Exercise requirements => Scan the entries that follow for the word "center", then report every line in which it appears.

(Record set Opens)

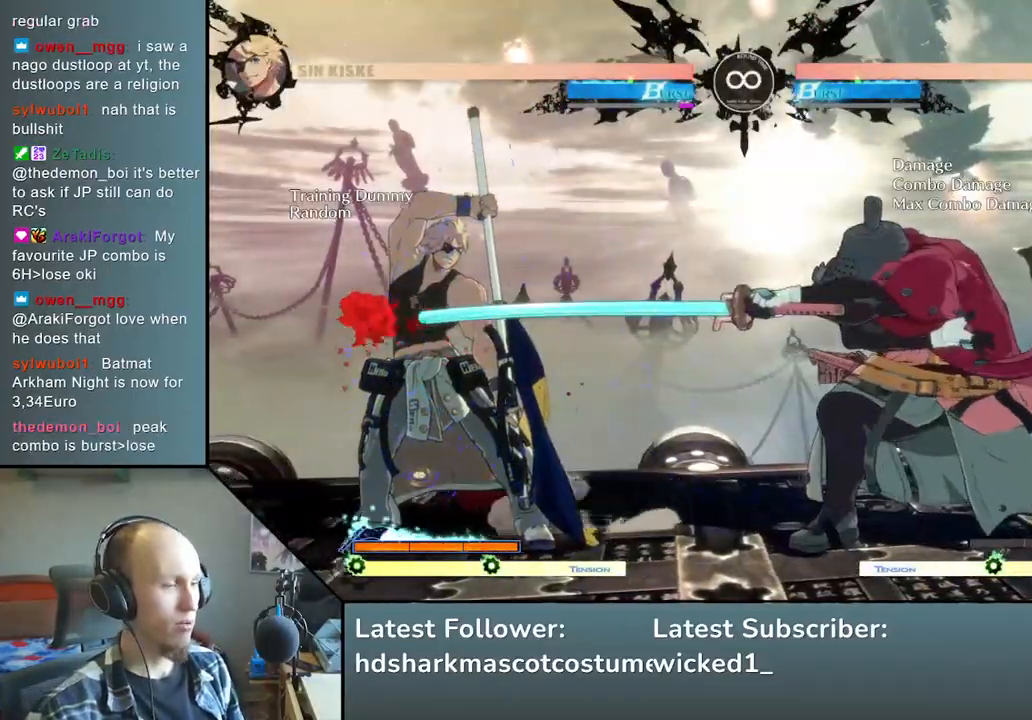
{"dt_ms": 500, "buttons": [], "left_stick": "center", "events": [[267, "START", "down"], [433, "START", "up"]]}
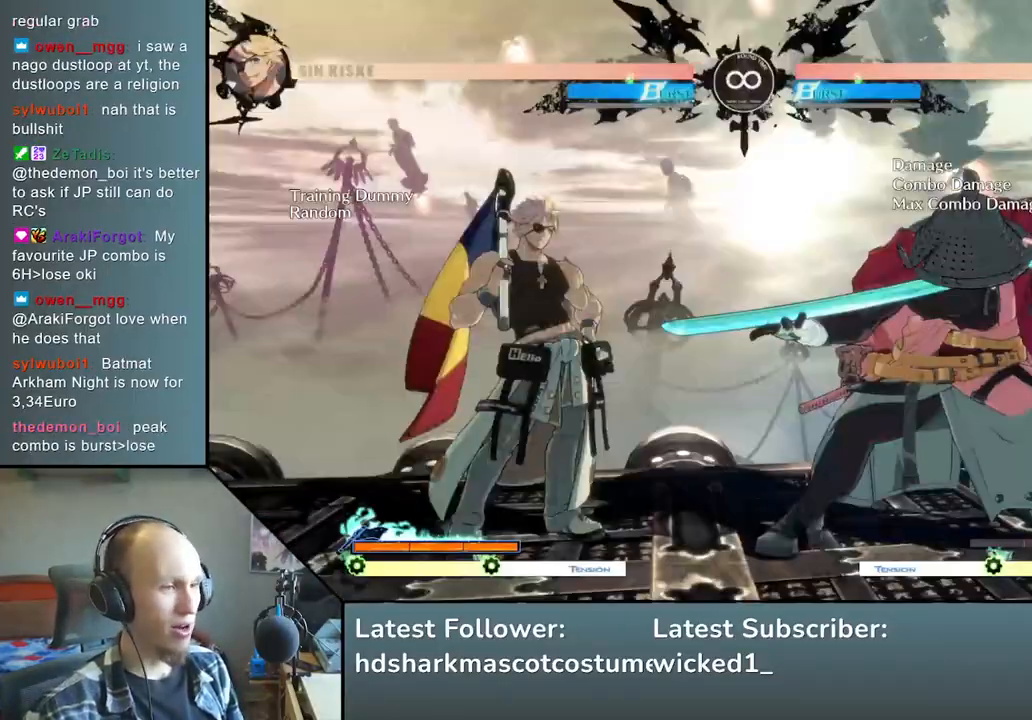
{"dt_ms": 500, "buttons": [], "left_stick": "right", "events": [[233, "left_stick", "down"], [383, "left_stick", "right"]]}
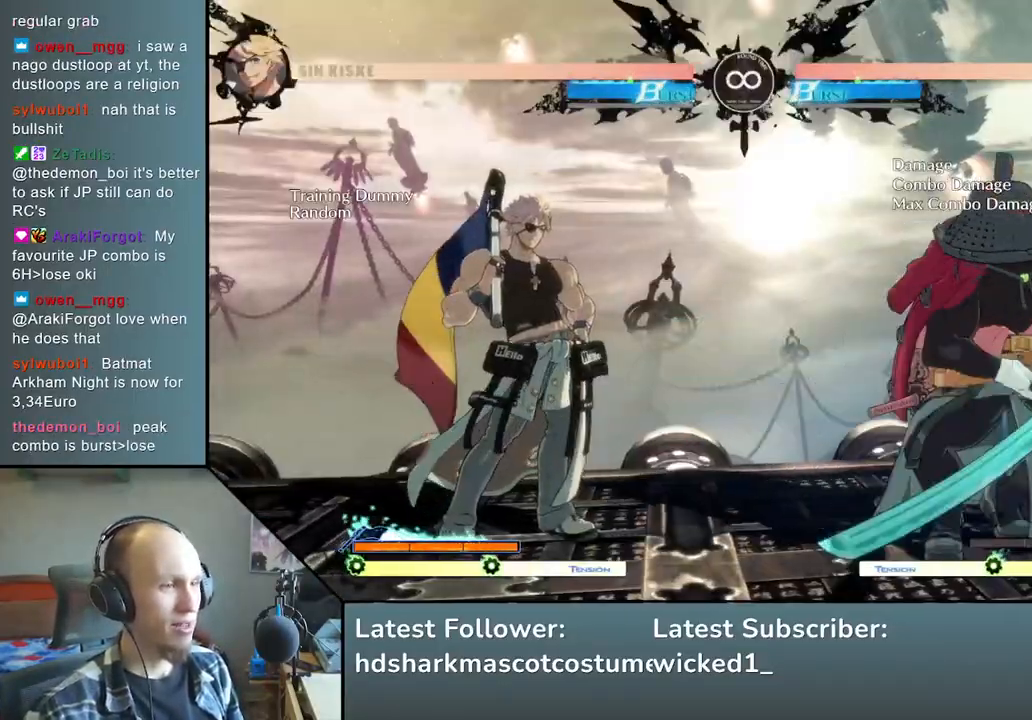
{"dt_ms": 500, "buttons": [], "left_stick": "center", "events": [[200, "left_stick", "down"], [283, "left_stick", "left"], [350, "L2", "down"], [400, "left_stick", "center"], [417, "L2", "up"]]}
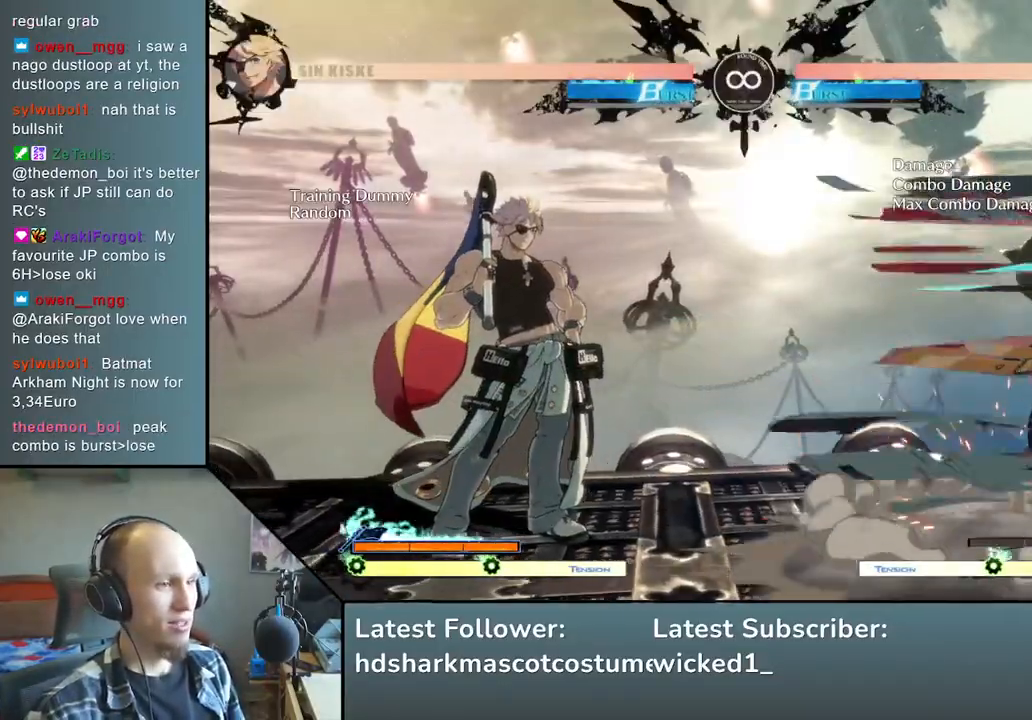
{"dt_ms": 500, "buttons": [], "left_stick": "left", "events": [[50, "left_stick", "down"], [150, "L2", "down"], [200, "L2", "up"], [283, "L2", "down"], [367, "L2", "up"], [483, "left_stick", "left"]]}
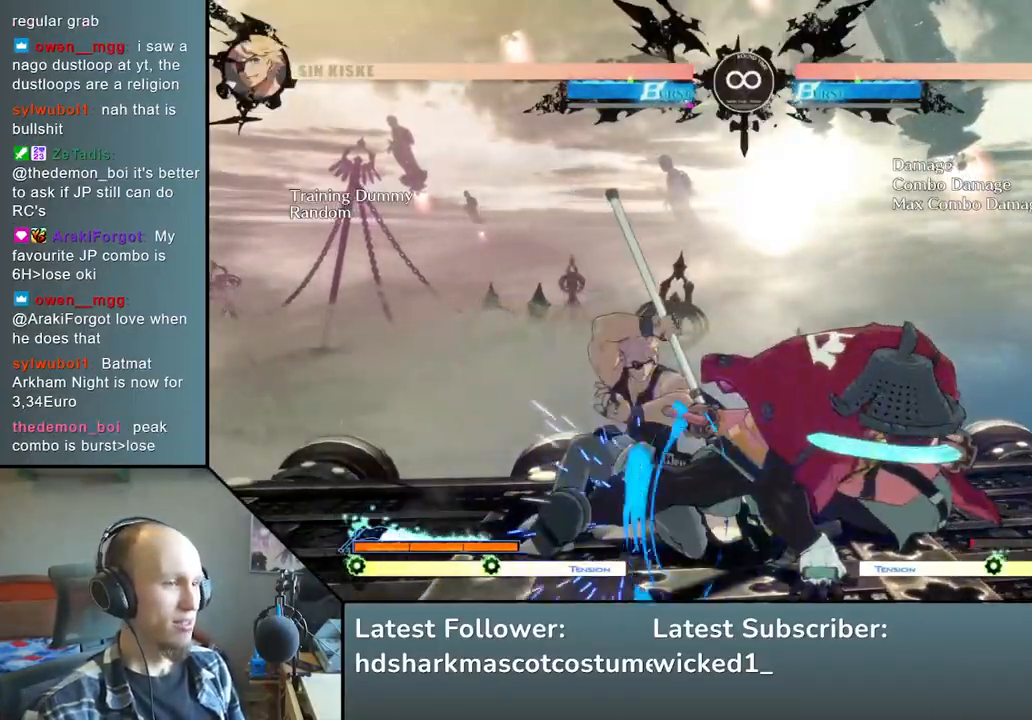
{"dt_ms": 500, "buttons": [], "left_stick": "left", "events": [[100, "left_stick", "down"], [200, "left_stick", "left"], [283, "R1", "down"], [417, "R1", "up"]]}
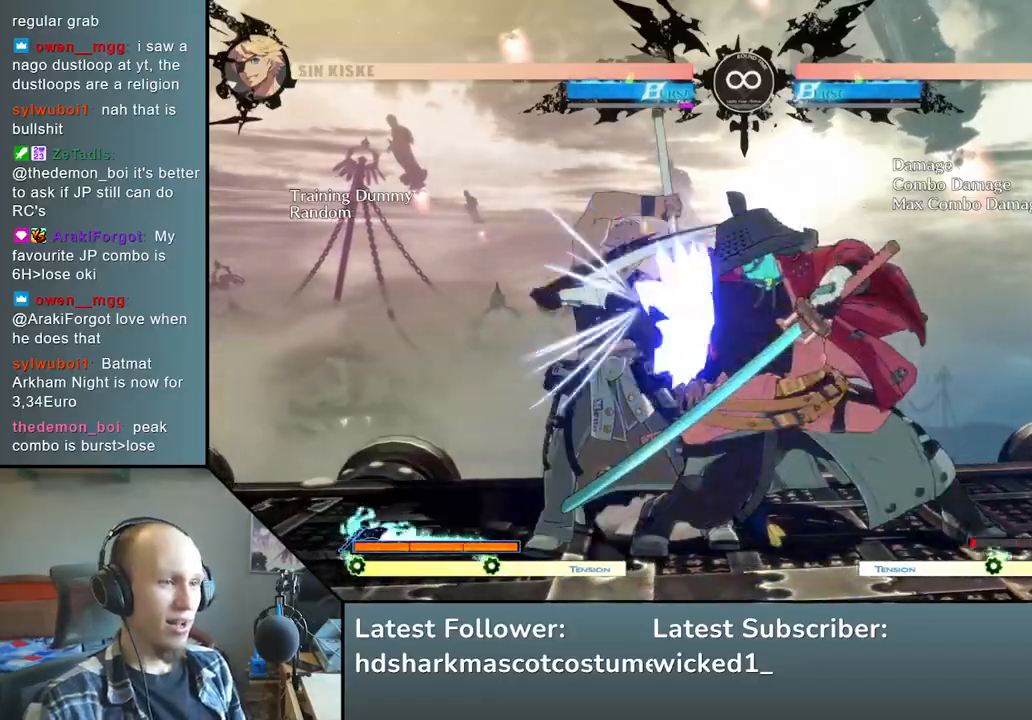
{"dt_ms": 500, "buttons": ["START"], "left_stick": "center", "events": [[283, "left_stick", "center"], [433, "START", "down"]]}
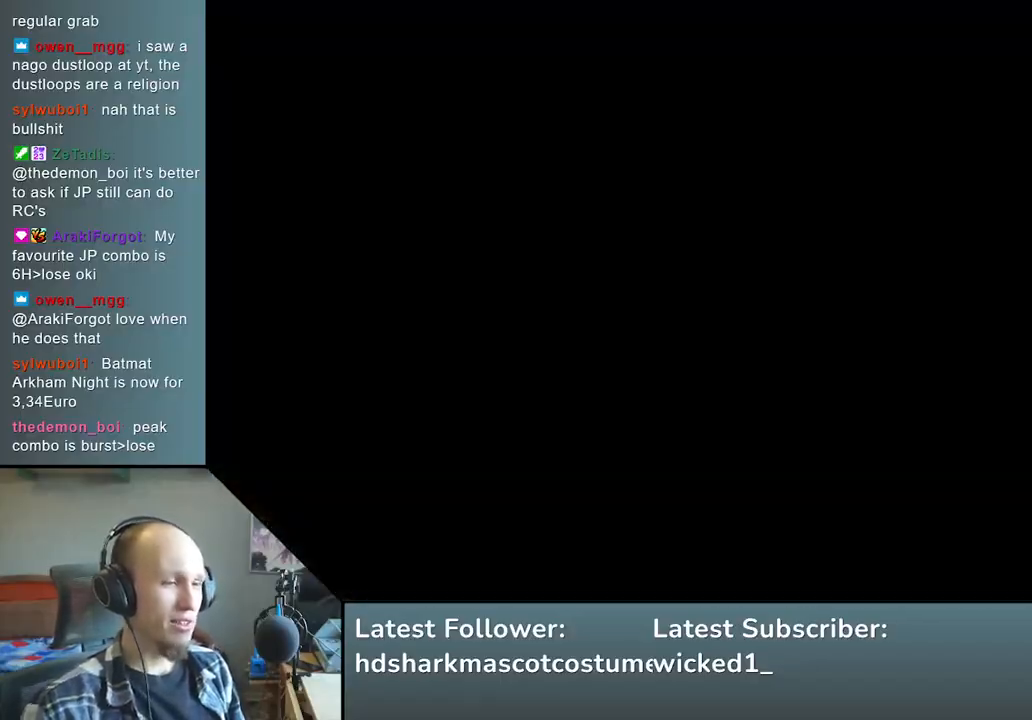
{"dt_ms": 500, "buttons": [], "left_stick": "down", "events": [[100, "START", "up"], [417, "left_stick", "right"], [500, "left_stick", "down"]]}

(Record set Closes)

Response box =>
{"dt_ms": 500, "buttons": [], "left_stick": "center", "events": [[267, "START", "down"], [433, "START", "up"]]}
{"dt_ms": 500, "buttons": [], "left_stick": "center", "events": [[200, "left_stick", "down"], [283, "left_stick", "left"], [350, "L2", "down"], [400, "left_stick", "center"], [417, "L2", "up"]]}
{"dt_ms": 500, "buttons": ["START"], "left_stick": "center", "events": [[283, "left_stick", "center"], [433, "START", "down"]]}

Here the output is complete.